§ Input material:
^^^^

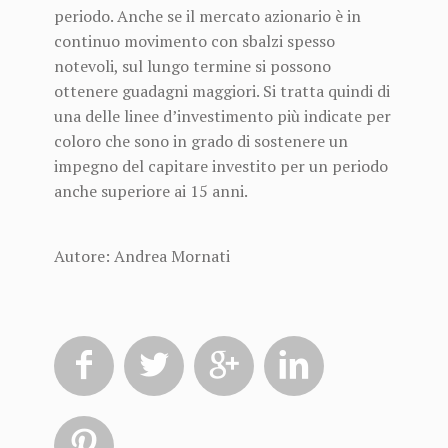
periodo. Anche se il mercato azionario è in
continuo movimento con sbalzi spesso
notevoli, sul lungo termine si possono
ottenere guadagni maggiori. Si tratta quindi di
una delle linee d’investimento più indicate per
coloro che sono in grado di sostenere un
impegno del capitare investito per un periodo
anche superiore ai 15 anni.
Autore: Andrea Mornati





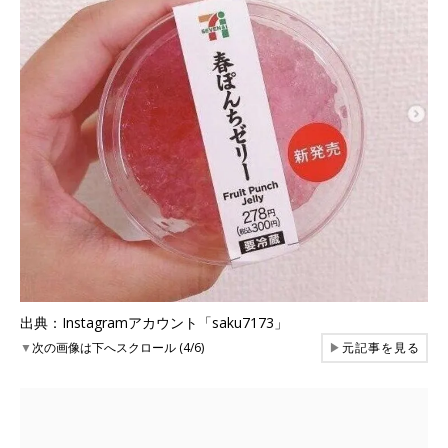
出典：Instagramアカウント「saku7173」
▼
次の画像は下へスクロール (4/6)
▶
元記事を見る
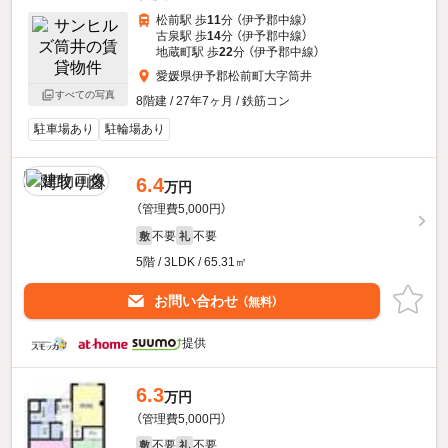
松前駅 歩
11
分 （伊予郡中線）
古泉駅 歩
14
分 （伊予郡中線）
地蔵町駅 歩
22
分 （伊予郡中線）
愛媛県伊予郡松前町大字筒井
すべての写真
8階建 / 27年7ヶ月 / 鉄筋コン
駐車場あり
駐輪場あり
6.4
万円
（管理費5,000円）
不要
不要
敷
礼
5階 / 3LDK / 65.31㎡
お問い合わせ
（無料）
提供
6.3
万円
（管理費5,000円）
不要
不要
敷
礼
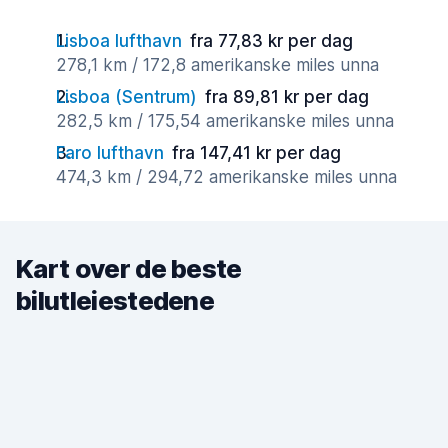
Lisboa lufthavn
fra 77,83 kr per dag
278,1 km / 172,8 amerikanske miles unna
Lisboa (Sentrum)
fra 89,81 kr per dag
282,5 km / 175,54 amerikanske miles unna
Faro lufthavn
fra 147,41 kr per dag
474,3 km / 294,72 amerikanske miles unna
Kart over de beste
bilutleiestedene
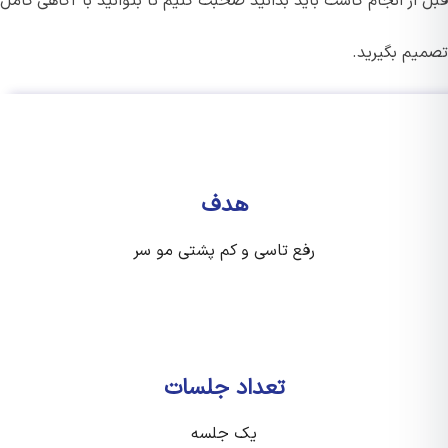
 از انجام کاشت باید بدانید صحبت کنیم تا بتوانید با آگاهی کامل
یم بگیرید.
هدف
رفع تاسی و کم پشتی مو سر
تعداد جلسات
یک جلسه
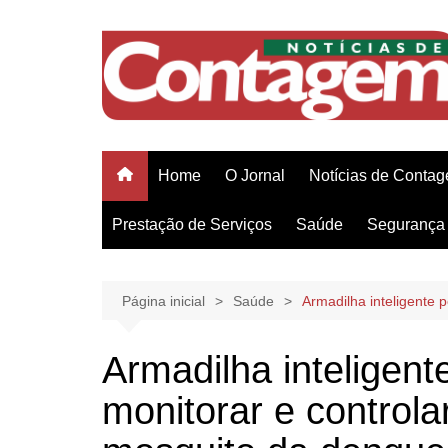
Ir
para
o
conteúdo
Home
O Jornal
Notícias de Conta
Prestação de Serviços
Saúde
Segurança 
Página inicial
Saúde
Armadilha inteligente 
Armadilha inteligent
monitorar e controla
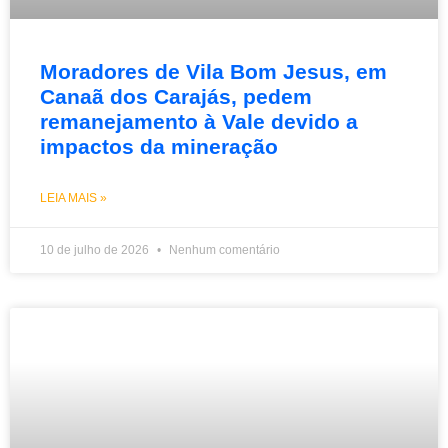
Moradores de Vila Bom Jesus, em
Canaã dos Carajás, pedem
remanejamento à Vale devido a
impactos da mineração
LEIA MAIS »
10 de julho de 2026
Nenhum comentário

^^^^

Please rewrite the rows above, replacing "per dag" with "pr. dag" wherever it occurs and leaving everything else unchanged. Leave the pictures out of your answer.

periodo. Anche se il mercato azionario è in
continuo movimento con sbalzi spesso
notevoli, sul lungo termine si possono
ottenere guadagni maggiori. Si tratta quindi di
una delle linee d’investimento più indicate per
coloro che sono in grado di sostenere un
impegno del capitare investito per un periodo
anche superiore ai 15 anni.
Autore: Andrea Mornati





出典：Instagramアカウント「saku7173」
▼
次の画像は下へスクロール (4/6)
▶
元記事を見る
松前駅 歩
11
分 （伊予郡中線）
古泉駅 歩
14
分 （伊予郡中線）
地蔵町駅 歩
22
分 （伊予郡中線）
愛媛県伊予郡松前町大字筒井
すべての写真
8階建 / 27年7ヶ月 / 鉄筋コン
駐車場あり
駐輪場あり
6.4
万円
（管理費5,000円）
不要
不要
敷
礼
5階 / 3LDK / 65.31㎡
お問い合わせ
（無料）
提供
6.3
万円
（管理費5,000円）
不要
不要
敷
礼
Lisboa lufthavn
fra 77,83 kr pr. dag
278,1 km / 172,8 amerikanske miles unna
Lisboa (Sentrum)
fra 89,81 kr pr. dag
282,5 km / 175,54 amerikanske miles unna
Faro lufthavn
fra 147,41 kr pr. dag
474,3 km / 294,72 amerikanske miles unna
Kart over de beste
bilutleiestedene
 از انجام کاشت باید بدانید صحبت کنیم تا بتوانید با آگاهی کامل
یم بگیرید.
هدف
رفع تاسی و کم پشتی مو سر
تعداد جلسات
یک جلسه
Ir
para
o
conteúdo
Home
O Jornal
Notícias de Conta
Prestação de Serviços
Saúde
Segurança 
Página inicial
Saúde
Armadilha inteligente 
Armadilha inteligent
monitorar e controla
Moradores de Vila Bom Jesus, em
Canaã dos Carajás, pedem
remanejamento à Vale devido a
impactos da mineração
LEIA MAIS »
10 de julho de 2026
Nenhum comentário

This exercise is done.